§ **Задание A**
Перескажите в виде короткого списка абзац отрывка, который начинается словами «Детство в привилегированной московской», и сохраните его главные факты.

§ **Приведённый отрывок**
━━━━━━━━━━━━━━━━━━━━
Детство в привилегированной московской писательской семье. Престижная школа. Не школа, а теплица. Ты как-то стал рассказывать про свою вторую математическую, и я обзавидовался. У нас все было по-обычному. В русской школе дают навыки русской жизни: не высовываться, думать строем, лгать правду, разбирать калашников. А это была советская антишкола. Там учили для какой-то другой жизни. Тебе повезло с учителями. Ты с такой любовью говорил о словеснике и известном диссиденте Анатолии Якобсоне. Все человеческое в России — как опечатки. Их быстро исправляют корректоры. Тебе повезло попасть именно в те несколько лет «ошибки». Школа после тебя продержалась недолго, ее разгромили, директора выгнали, учителя ушли. Почти все эмигрировали. Якобсону предложили на выбор: десять лет лагерей или эмиграция в Израиль. Он выбрал эмиграцию, но что это было: трагедия или везение? В Израиле он спился и покончил с собой в сорок три года.
━━━━━━━━━━━━━━━━━━━━
§ **Строки данных**
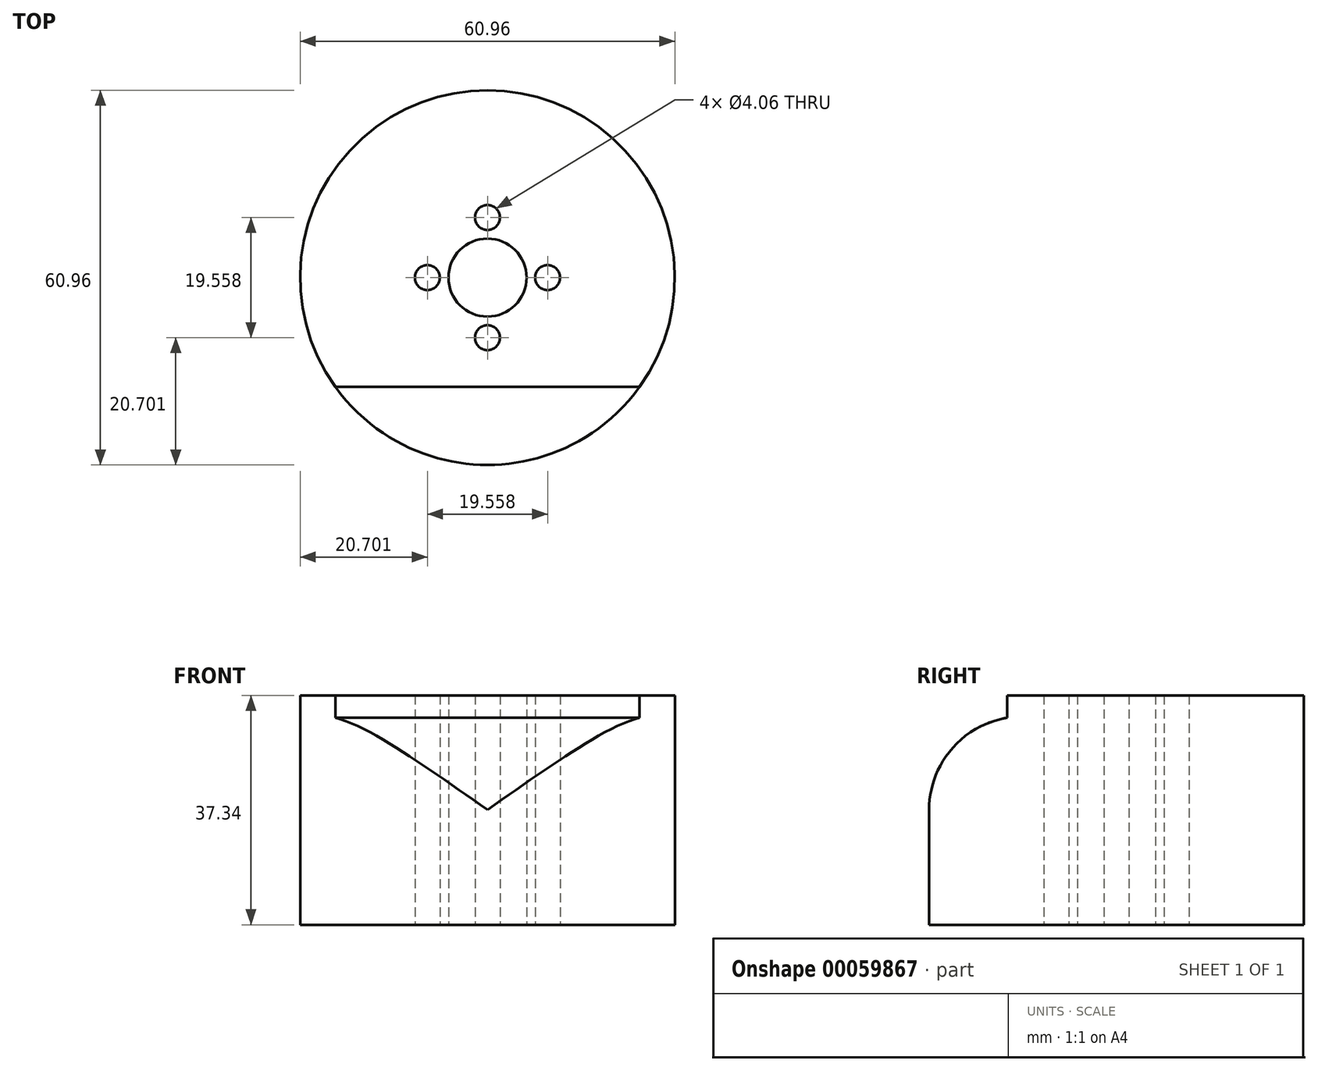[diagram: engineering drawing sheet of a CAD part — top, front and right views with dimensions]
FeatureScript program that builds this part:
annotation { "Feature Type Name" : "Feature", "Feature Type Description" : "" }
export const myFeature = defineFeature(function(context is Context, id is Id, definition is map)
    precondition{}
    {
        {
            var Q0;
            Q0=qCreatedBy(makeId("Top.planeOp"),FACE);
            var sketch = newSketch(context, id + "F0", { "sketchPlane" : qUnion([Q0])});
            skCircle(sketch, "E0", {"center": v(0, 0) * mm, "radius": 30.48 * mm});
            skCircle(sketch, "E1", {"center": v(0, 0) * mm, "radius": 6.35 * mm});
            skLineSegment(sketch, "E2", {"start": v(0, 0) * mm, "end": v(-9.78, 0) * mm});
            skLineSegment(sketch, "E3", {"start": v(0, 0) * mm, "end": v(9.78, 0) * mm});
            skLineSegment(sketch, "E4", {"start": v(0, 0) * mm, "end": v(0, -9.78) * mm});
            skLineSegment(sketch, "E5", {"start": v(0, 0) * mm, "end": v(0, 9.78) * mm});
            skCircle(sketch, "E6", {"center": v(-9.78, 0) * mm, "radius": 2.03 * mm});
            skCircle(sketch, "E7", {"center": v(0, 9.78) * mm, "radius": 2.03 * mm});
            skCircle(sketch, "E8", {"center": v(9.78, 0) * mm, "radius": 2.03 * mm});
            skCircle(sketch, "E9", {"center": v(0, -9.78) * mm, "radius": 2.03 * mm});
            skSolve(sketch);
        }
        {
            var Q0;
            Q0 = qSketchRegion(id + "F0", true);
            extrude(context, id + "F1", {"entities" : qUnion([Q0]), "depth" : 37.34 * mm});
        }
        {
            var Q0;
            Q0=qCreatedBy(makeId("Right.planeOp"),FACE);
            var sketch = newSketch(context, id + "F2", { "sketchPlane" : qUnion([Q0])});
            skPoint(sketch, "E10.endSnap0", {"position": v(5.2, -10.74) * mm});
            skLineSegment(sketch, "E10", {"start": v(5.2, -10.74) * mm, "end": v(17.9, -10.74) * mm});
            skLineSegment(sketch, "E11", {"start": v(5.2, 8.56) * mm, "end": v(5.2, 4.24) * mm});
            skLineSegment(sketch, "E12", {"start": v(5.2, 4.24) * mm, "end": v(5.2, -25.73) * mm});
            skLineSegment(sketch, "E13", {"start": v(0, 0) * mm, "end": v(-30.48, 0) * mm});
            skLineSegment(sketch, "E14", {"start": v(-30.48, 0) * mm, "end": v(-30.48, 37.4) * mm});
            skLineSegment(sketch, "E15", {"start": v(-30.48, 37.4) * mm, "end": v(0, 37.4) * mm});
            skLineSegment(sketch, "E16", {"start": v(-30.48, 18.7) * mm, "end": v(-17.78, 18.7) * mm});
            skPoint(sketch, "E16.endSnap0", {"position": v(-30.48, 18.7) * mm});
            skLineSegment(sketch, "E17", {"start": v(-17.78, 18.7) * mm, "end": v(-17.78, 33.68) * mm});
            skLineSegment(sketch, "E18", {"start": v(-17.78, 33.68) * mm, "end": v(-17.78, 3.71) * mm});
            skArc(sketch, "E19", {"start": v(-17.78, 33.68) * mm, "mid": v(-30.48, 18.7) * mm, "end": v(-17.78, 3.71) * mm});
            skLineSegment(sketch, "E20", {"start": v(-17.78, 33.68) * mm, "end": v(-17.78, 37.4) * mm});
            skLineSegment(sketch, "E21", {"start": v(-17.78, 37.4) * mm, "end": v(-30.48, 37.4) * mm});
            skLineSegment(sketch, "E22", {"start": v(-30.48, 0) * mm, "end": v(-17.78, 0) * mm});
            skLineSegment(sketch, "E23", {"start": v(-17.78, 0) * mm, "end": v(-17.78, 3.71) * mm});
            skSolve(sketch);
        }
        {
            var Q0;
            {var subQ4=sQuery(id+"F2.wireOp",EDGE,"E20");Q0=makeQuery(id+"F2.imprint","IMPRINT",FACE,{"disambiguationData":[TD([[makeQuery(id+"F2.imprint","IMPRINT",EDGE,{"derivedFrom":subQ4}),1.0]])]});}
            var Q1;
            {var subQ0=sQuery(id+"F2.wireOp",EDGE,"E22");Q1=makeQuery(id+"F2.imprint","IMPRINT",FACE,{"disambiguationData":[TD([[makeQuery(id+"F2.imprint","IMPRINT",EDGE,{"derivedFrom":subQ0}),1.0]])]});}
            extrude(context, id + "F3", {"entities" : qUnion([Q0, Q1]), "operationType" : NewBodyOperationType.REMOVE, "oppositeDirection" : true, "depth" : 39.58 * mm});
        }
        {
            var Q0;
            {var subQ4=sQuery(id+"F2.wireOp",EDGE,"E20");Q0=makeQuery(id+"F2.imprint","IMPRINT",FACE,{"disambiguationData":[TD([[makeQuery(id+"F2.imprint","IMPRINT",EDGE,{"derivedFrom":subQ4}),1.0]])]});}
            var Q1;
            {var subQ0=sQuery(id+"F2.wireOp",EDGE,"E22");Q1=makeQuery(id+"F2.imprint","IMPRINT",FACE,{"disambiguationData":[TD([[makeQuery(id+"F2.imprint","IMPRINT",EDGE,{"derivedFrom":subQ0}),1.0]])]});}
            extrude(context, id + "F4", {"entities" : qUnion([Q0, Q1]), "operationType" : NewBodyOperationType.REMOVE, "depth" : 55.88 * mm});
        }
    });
━━━━━━━━━━━━━━━━━━━━
§ **Задание B**
Посчитайте, сколько строк данных содержат строку «qUnion» с учетом регистра. В ответе укажите только число.

§ **Ответ A**
- Адресат вырос в привилегированной московской писательской семье и учился во второй математической школе, престижной, «не школа, а теплица».
- Обычная русская школа учит не высовываться, думать строем, лгать правду, разбирать калашников. Эта школа была советской антишколой и готовила к другой жизни.
- С учителями повезло, особенно со словесником Анатолием Якобсоном, известным диссидентом.
- Вскоре школу разгромили: директора выгнали, учителя ушли, почти все эмигрировали.
- Якобсону предложили выбор между десятью годами лагерей и эмиграцией в Израиль. Он уехал, спился и покончил с собой в сорок три года.

§ **Ответ B**
5